Superresolution imaging via ptychography

Coherent diffractive imaging of objects is made considerably more practicable by using ptychography, where a set of diffraction patterns replaces a single measurement and introduces a high degree of redundancy into the recorded data. Here we demonstrate that this redundancy allows diffraction patterns to be extrapolated beyond the aperture of the recording device, leading to superresolved images, improving the limit on the finest feature separation by more than a factor of 3.

Optical ptychography: a practical implementation with useful resolution

Quantitative phase microscopy offers a range of benefits over conventional phase-contrast techniques. For example, changes in refractive index and specimen thickness can be extrapolated and images can be refocused subsequent to their recording. In this Letter, we detail a lensless, quantitative phase microscope with a wide field of view and a useful resolution. The microscope uses the recently reported coherent diffractive imaging technique of ptychography to generate images from recorded diffraction patterns.

Ptychographic transmission microscopy in three dimensions using a multi-slice approach

Generally, methods of three-dimensional imaging such as confocal microscopy and computed tomography rely on two essentials: multiple measurements (at a range of focus positions or rotations) and a weakly scattering specimen (to avoid distortion of the focal spot in the confocal microscope or to satisfy the projection approximation in tomography). Here we show that an alternative form of multi-measurement imaging, ptychography, can be extended to three dimensions and can successfully recover images in the presence of multiple scattering and when the projection approximation is not applicable. We demonstrate our technique experimentally using visible light, where it has applications in imaging thick samples such as biological tissues; however the results also have important implications for x ray and electron imaging.

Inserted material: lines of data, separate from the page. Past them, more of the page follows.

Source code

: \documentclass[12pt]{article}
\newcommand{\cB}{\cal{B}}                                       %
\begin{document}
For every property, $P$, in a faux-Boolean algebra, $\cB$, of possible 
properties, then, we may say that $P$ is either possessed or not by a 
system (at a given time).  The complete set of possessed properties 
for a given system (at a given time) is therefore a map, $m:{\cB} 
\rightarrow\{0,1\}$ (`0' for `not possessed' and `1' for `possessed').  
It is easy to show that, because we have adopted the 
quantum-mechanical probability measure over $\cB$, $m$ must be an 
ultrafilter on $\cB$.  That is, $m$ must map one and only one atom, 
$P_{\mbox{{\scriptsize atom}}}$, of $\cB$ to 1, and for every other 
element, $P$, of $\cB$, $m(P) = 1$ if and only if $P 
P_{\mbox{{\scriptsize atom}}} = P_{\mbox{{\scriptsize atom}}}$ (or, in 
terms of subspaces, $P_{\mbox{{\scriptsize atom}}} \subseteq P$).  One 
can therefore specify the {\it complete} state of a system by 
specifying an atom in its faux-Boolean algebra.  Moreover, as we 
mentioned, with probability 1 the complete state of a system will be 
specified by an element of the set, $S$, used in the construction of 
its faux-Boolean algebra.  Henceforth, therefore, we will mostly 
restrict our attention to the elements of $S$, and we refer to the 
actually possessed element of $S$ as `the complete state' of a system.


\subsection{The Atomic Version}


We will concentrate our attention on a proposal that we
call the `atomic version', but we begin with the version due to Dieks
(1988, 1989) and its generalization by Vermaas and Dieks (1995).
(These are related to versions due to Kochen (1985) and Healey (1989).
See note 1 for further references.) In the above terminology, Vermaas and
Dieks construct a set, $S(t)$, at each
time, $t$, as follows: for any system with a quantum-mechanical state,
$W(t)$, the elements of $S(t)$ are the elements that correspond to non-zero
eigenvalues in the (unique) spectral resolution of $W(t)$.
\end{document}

Soft X-ray spectromicroscopy using ptychography with randomly phased illumination

Ptychography is a form of scanning diffractive imaging that can successfully retrieve the modulus and phase of both the sample transmission function and the illuminating probe. An experimental difficulty commonly encountered in diffractive imaging is the large dynamic range of the diffraction data. Here we report a novel ptychographic experiment using a randomly phased X-ray probe to considerably reduce the dynamic range of the recorded diffraction patterns. Images can be reconstructed reliably and robustly from this setup, even when scatter from the specimen is weak. A series of ptychographic reconstructions at X-ray energies around the L absorption edge of iron demonstrates the advantages of this method for soft X-ray spectromicroscopy, which can readily provide chemical sensitivity without the need for optical refocusing. In particular, the phase signal is in perfect registration with the modulus signal and provides complementary information that can be more sensitive to changes in the local chemical environment.

Information multiplexing in ptychography

We show for the first time that ptychography (a form of lensless diffractive imaging) can recover the spectral response of an object through simultaneous reconstruction of multiple images that represent the objects response to a particular mode present in the illumination. We solve the phase problem for each mode independently, even though the intensity arriving at every detector pixel is an incoherent superposition of several uncorrelated diffracted waves. Until recently, the addition of incoherent modes has been seen as a nuisance in diffractive imaging: here we show that not only can the difficulties they pose be removed, but that they can also be used to discover much more information about the object. If the illumination function is also mode-specific, we show that we can also solve simultaneously for a multiplicity of such illumination modes. The work opens exciting possibilities for information multiplexing in ptychography over all visible, X-ray and electron wavelengths.